→ **Stated goal**
Return each line of the records below that contains the string "promocji", matching case exactly.

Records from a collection
______

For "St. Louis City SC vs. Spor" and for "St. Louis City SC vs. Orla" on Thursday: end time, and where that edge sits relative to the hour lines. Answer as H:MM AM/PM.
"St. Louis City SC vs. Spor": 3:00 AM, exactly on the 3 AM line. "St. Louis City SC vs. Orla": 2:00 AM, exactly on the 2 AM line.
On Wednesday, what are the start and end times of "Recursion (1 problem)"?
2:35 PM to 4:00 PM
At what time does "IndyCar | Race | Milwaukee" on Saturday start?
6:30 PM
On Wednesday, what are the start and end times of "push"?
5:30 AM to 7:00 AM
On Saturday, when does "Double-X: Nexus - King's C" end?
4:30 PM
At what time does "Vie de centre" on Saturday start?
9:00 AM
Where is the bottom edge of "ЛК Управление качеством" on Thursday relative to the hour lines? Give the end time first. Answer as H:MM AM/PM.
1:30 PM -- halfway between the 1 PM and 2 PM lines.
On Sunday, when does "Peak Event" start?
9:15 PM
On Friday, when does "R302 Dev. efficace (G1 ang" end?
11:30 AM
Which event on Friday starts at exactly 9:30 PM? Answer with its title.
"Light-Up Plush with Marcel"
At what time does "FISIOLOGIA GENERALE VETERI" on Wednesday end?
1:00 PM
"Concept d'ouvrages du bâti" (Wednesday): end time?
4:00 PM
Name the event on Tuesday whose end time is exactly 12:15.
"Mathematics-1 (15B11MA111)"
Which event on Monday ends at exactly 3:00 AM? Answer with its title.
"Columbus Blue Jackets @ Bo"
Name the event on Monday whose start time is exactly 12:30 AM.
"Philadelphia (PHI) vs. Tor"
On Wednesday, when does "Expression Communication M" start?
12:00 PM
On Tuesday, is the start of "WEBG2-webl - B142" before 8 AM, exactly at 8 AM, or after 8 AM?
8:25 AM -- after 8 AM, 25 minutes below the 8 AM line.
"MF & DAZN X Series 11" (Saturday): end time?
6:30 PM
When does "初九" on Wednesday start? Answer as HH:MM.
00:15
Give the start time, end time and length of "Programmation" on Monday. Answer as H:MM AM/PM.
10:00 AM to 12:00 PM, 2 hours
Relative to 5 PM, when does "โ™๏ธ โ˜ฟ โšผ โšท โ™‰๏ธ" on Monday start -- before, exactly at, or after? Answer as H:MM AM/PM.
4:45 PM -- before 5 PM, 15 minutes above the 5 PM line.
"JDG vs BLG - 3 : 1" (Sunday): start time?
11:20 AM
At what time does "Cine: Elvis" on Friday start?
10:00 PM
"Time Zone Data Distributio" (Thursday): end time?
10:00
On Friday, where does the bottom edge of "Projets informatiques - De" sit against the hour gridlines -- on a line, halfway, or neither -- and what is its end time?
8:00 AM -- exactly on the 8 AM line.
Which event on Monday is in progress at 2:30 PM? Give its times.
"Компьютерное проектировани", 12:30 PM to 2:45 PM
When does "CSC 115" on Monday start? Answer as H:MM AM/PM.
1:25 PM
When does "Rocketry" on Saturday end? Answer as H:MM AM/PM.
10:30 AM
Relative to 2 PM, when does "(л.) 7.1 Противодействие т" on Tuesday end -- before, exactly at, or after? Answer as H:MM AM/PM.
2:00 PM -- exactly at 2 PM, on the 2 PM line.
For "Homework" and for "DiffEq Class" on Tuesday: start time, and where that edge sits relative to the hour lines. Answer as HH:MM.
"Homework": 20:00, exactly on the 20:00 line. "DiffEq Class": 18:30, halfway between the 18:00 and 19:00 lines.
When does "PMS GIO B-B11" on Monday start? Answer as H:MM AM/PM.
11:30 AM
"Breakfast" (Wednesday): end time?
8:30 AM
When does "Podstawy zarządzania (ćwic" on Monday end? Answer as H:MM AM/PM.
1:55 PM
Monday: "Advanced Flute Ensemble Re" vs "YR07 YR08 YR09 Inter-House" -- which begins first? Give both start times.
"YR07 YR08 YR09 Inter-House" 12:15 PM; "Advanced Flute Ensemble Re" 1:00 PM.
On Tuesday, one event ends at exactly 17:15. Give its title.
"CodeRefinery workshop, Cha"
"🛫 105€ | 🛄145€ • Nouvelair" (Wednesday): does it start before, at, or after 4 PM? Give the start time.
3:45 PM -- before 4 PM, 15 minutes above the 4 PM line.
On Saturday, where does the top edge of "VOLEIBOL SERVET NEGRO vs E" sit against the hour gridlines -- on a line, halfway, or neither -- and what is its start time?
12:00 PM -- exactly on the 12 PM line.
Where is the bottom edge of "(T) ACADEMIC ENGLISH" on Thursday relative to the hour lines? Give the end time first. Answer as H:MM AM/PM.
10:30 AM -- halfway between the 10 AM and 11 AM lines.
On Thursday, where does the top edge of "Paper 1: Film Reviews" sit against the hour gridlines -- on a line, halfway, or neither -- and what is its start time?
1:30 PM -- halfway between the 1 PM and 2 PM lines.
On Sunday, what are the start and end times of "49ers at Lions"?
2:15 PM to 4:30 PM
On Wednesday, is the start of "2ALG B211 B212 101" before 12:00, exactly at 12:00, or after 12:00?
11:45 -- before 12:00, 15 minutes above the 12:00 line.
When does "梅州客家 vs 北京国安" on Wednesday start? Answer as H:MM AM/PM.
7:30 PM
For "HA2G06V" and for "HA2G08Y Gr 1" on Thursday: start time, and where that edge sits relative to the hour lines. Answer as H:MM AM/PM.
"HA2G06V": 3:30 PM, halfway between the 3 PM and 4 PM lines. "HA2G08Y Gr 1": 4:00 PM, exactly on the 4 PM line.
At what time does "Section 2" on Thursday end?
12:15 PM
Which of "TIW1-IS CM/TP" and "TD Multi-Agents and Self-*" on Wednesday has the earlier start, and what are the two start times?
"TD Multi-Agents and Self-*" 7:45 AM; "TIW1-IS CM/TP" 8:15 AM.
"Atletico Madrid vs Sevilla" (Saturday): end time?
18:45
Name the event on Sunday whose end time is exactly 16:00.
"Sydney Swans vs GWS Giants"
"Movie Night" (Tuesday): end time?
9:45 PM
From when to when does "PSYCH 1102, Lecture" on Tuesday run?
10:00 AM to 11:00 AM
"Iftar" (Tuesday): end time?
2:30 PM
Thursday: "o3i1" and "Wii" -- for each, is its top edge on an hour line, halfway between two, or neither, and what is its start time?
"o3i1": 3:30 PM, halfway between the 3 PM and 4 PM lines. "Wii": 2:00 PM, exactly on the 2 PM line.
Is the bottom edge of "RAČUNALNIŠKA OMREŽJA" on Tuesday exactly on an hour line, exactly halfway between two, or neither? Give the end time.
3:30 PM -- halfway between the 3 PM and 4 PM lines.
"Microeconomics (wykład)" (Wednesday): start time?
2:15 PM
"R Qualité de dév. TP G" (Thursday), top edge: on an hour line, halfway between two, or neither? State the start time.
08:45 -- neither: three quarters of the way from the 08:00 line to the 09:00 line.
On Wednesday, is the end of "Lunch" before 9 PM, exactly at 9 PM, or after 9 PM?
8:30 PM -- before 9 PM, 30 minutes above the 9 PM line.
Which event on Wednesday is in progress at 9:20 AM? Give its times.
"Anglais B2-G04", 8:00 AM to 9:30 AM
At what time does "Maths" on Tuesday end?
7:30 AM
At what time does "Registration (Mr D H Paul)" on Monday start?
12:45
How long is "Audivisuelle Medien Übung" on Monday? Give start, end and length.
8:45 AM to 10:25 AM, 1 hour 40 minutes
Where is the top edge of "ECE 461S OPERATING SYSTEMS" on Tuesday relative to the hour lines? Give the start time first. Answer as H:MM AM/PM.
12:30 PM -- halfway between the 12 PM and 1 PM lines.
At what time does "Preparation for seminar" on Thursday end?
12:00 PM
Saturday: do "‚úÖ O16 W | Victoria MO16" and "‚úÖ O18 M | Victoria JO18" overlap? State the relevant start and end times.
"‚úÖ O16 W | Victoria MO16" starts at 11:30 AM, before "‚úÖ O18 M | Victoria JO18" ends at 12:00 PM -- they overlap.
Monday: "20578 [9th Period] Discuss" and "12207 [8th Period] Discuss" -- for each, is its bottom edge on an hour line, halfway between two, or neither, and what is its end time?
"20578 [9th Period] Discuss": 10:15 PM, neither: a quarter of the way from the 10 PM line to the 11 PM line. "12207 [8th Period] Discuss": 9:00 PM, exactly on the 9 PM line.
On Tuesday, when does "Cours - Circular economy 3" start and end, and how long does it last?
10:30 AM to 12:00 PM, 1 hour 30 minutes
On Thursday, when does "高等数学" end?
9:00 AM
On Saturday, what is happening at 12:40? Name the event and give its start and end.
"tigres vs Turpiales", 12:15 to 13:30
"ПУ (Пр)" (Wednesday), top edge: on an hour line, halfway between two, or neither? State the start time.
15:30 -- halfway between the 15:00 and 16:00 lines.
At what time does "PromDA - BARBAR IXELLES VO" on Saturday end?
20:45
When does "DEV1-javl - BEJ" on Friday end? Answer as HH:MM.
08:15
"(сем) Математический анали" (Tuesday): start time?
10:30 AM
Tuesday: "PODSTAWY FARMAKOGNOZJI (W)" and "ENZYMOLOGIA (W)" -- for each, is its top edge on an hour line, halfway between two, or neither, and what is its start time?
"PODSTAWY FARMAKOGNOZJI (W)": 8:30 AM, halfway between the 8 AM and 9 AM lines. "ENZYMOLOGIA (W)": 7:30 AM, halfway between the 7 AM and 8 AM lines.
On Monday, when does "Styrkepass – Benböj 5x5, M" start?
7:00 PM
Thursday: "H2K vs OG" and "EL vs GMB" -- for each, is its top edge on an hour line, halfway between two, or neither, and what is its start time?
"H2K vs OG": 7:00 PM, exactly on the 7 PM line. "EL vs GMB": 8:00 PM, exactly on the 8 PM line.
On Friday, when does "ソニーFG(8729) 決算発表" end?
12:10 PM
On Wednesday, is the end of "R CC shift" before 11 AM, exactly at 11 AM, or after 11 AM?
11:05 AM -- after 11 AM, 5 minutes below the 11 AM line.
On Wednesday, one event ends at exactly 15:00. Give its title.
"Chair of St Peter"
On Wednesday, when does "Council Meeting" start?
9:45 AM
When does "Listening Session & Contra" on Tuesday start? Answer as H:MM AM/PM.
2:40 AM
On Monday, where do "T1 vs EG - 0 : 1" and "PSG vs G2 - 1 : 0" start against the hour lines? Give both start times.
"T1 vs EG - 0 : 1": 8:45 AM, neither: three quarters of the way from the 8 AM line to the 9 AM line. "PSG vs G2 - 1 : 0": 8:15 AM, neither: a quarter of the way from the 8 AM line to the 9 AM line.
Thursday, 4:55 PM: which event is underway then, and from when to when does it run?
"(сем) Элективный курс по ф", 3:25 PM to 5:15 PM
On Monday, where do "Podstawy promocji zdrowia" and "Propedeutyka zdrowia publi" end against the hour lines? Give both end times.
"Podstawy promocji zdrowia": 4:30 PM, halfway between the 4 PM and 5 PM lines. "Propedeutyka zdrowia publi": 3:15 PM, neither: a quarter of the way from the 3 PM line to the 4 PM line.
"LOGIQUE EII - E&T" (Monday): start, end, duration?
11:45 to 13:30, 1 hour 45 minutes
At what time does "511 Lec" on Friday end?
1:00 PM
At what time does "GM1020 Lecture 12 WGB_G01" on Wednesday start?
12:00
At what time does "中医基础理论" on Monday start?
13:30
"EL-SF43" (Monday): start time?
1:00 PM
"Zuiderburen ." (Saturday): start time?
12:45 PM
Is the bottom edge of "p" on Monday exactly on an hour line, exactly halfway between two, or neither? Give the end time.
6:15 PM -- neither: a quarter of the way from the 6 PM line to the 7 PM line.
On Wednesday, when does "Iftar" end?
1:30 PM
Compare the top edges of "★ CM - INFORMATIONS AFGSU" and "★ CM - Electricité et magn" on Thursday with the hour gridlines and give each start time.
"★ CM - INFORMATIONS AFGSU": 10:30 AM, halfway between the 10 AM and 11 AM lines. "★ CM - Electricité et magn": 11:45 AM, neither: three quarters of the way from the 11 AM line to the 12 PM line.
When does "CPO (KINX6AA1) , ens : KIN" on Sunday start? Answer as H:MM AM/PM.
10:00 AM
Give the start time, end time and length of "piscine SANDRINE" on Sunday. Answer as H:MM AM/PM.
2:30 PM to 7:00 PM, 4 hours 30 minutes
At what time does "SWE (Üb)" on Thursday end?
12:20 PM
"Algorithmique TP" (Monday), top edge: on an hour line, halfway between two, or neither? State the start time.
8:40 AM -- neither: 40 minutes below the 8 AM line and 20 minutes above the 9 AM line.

______

→ **Solution below**
On Monday, where do "Podstawy promocji zdrowia" and "Propedeutyka zdrowia publi" end against the hour lines? Give both end times.
"Podstawy promocji zdrowia": 4:30 PM, halfway between the 4 PM and 5 PM lines. "Propedeutyka zdrowia publi": 3:15 PM, neither: a quarter of the way from the 3 PM line to the 4 PM line.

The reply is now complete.